那些官场老油条苦笑著回道,帮著如今有楚擎罩著的边军解决问题,不过没个腰子罢了,可要是没解决问题,容易没一户口本。
也是直到最近,马如敬和將军们才发现了一件事。
边关,真的变了,边军,再也不用看任何人的脸色,相反,原本他们需要看脸色的人,现在,要看他们的脸色,原因,只是因为两个字---楚擎。
“不能如此下去了!”
马如敬终於下定了决心,目光扫过帐內十余位將领。
“草原最近並未传来任何风吹草动,军务虽重,却也不会出什么紕漏,明日起,诸將与本帅,坐镇望原城,刚刚田海龙所言之事,皆是重中之重,那该死的陶胖子等人不管不顾,我等却不能冷眼旁观,建盖房屋、伐林、作坊、马场诸事,拖不得,我等暂且接手,待楚擎病癒后,再將差事交还他们。”
一听这话,將军们傻眼了。
田海龙咧著嘴,觉得老马同志最近有点飘啊。
自从楚擎到瞭望原城后,阿螺天天和跟屁虫似的跟在楚擎后面,即便如此,別说楚擎交代下去的差事了,很多时候楚擎说的话是什么意思他都听不懂,什么臥草,沙避,娶你马弟,各种专业术语,听都费劲,更別说做了。

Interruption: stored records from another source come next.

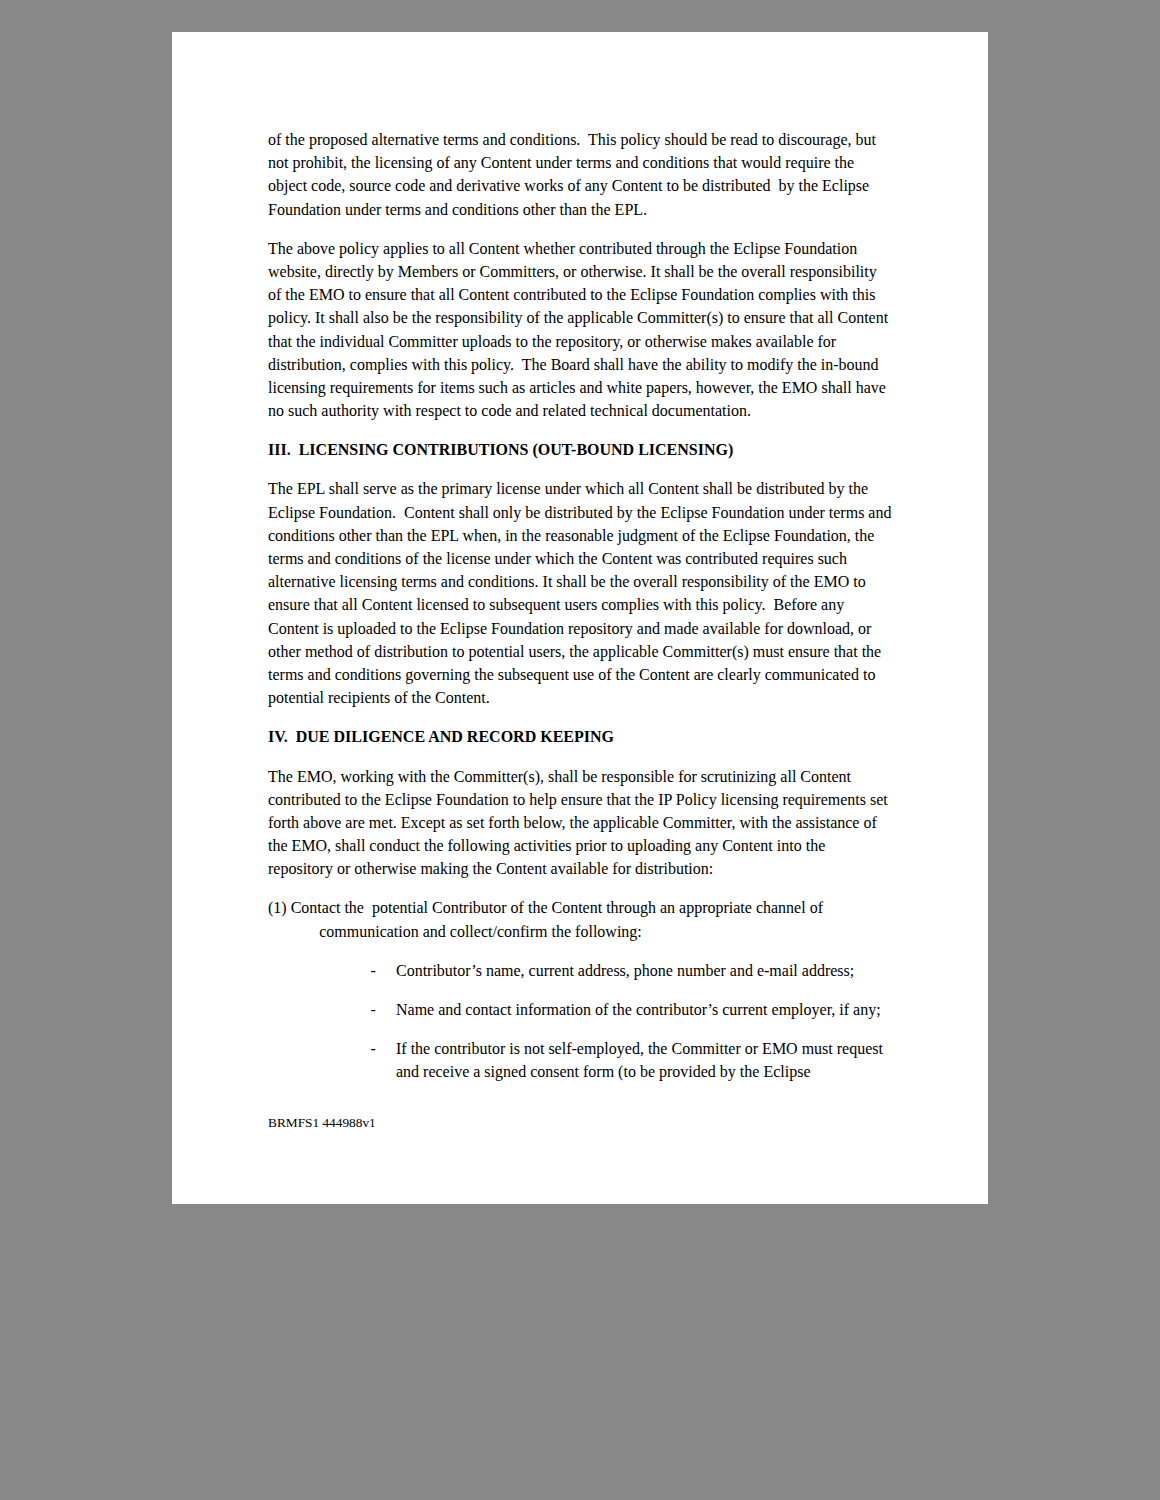of the proposed alternative terms and conditions. This policy should be read to discourage, but not prohibit, the licensing of any Content under terms and conditions that would require the object code, source code and derivative works of any Content to be distributed by the Eclipse Foundation under terms and conditions other than the EPL.
The above policy applies to all Content whether contributed through the Eclipse Foundation website, directly by Members or Committers, or otherwise. It shall be the overall responsibility of the EMO to ensure that all Content contributed to the Eclipse Foundation complies with this policy. It shall also be the responsibility of the applicable Committer(s) to ensure that all Content that the individual Committer uploads to the repository, or otherwise makes available for distribution, complies with this policy. The Board shall have the ability to modify the in-bound licensing requirements for items such as articles and white papers, however, the EMO shall have no such authority with respect to code and related technical documentation.
III. LICENSING CONTRIBUTIONS (OUT-BOUND LICENSING)
The EPL shall serve as the primary license under which all Content shall be distributed by the Eclipse Foundation. Content shall only be distributed by the Eclipse Foundation under terms and conditions other than the EPL when, in the reasonable judgment of the Eclipse Foundation, the terms and conditions of the license under which the Content was contributed requires such alternative licensing terms and conditions. It shall be the overall responsibility of the EMO to ensure that all Content licensed to subsequent users complies with this policy. Before any Content is uploaded to the Eclipse Foundation repository and made available for download, or other method of distribution to potential users, the applicable Committer(s) must ensure that the terms and conditions governing the subsequent use of the Content are clearly communicated to potential recipients of the Content.
IV. DUE DILIGENCE AND RECORD KEEPING
The EMO, working with the Committer(s), shall be responsible for scrutinizing all Content contributed to the Eclipse Foundation to help ensure that the IP Policy licensing requirements set forth above are met. Except as set forth below, the applicable Committer, with the assistance of the EMO, shall conduct the following activities prior to uploading any Content into the repository or otherwise making the Content available for distribution:
(1) Contact the potential Contributor of the Content through an appropriate channel of communication and collect/confirm the following:
Contributor’s name, current address, phone number and e-mail address;
Name and contact information of the contributor’s current employer, if any;
If the contributor is not self-employed, the Committer or EMO must request and receive a signed consent form (to be provided by the Eclipse
BRMFS1 444988v1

望著將军们,马如敬强顏欢笑道:“我等卫戍边关,什么场面没见过,区区民生治理罢了,又有何难,本帅这边將差事交於你们,难道咱们这些沙场老將,还不如一群嘴上无毛的少年人吗。”
眾將齐齐点头。
是的,我们真的不如那群嘴上无毛的少年人。
马如敬继续鼓舞士气:“只要楚家小子在望原城一日,百姓的工钱照样发放,田海龙刚刚也是说了,非是难事,钱,无需担忧,人,亦有,我等还可调动边军,天时地利人和,皆占…说不定,我等接了手,比那楚擎等人做的还要好。”
说完后,马如敬突然觉得,好像还真是这么一回事。
钱,不用操心,陶蔚然按时发放,人呢,望原城那么多百姓,调动些边军也行。
这么一想,马如敬突然有了该死的胜负欲,咧嘴乐了:“好,咱们边军,就让那楚家小子刮目相看,让他知晓知晓,咱们边军可不比这些京中来的阔少爷差上多少。”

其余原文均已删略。